On behalf of myself and the early California cannabis businesses, the ones you were seeing all over mainstream news in the early 2000s, you’re welcome, and I apologize. We led the rest of the world to believe that the cannabis plant was a money tree that could make anyone rich.
When my partner Ricardo and I opened California Healthcare Collective (CHC), the first dispensary in California’s Central Valley in 2004, we began making so much cash we had to rent a house just to count, store, and manage it. I write about this in my book High Price (you can read about it here) and feature scenes based on it in the music video for Business Man.
Now, nearly twenty years later, everyone is trying to get their piece of the pie. The narrative that cannabis would make individuals, private businesses, and governments rich was certainly the most compelling, but not the most accurate, way to sell legalization to the public. Legacy operators who grew and sold good cannabis and pushed the boundaries to make it legal for everyone must now exist side-by-side with corporations owned by the same people who profited from locking people up for “cannabis crimes.”

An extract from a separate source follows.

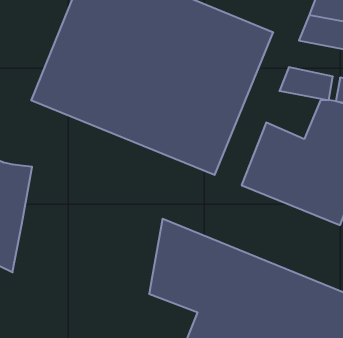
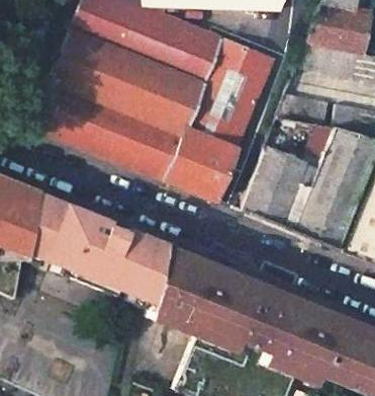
building: none -> [25,191,164,300]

With the amount of investment flowing into them, big corporations have tried to dominate the market by shaping legislation in the individual states. Still, they have never been able to compete with many legacy operators when it comes to high-quality cannabis because they don’t understand just how much consumers value it when they know the difference. This is why, despite legalization in states like New York and Ohio, California weed is still sold in all 50 states and various other countries.

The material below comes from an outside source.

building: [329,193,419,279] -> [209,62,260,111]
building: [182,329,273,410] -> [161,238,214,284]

The cannabis industry before legalization allowed people who worked hard and made a good product to thrive as a sustaining small business, but most of these new state markets have very high barriers to entry. When we started CHC, the most significant barrier to entry was fear of the federal government enforcing federal law. As a result of the very real fears of the consequences of going public, very few people did. CHC was the only dispensary for a 100-mile radius at the time and was the only access point for millions of customers. And while what we made in a year was a flash in the pan to a major corporation today, it was life-changing for our families and community.
The reality is that the more competition there is, the less money we will all make. That’s ok, though, because competition fuels innovation and results in a wide variety of choices for consumers. As markets mature and more consumers recognize the difference in quality, there is an opportunity to reward the small, legacy, and quality-focused producers holding on tight for federal law and interstate commerce laws to change.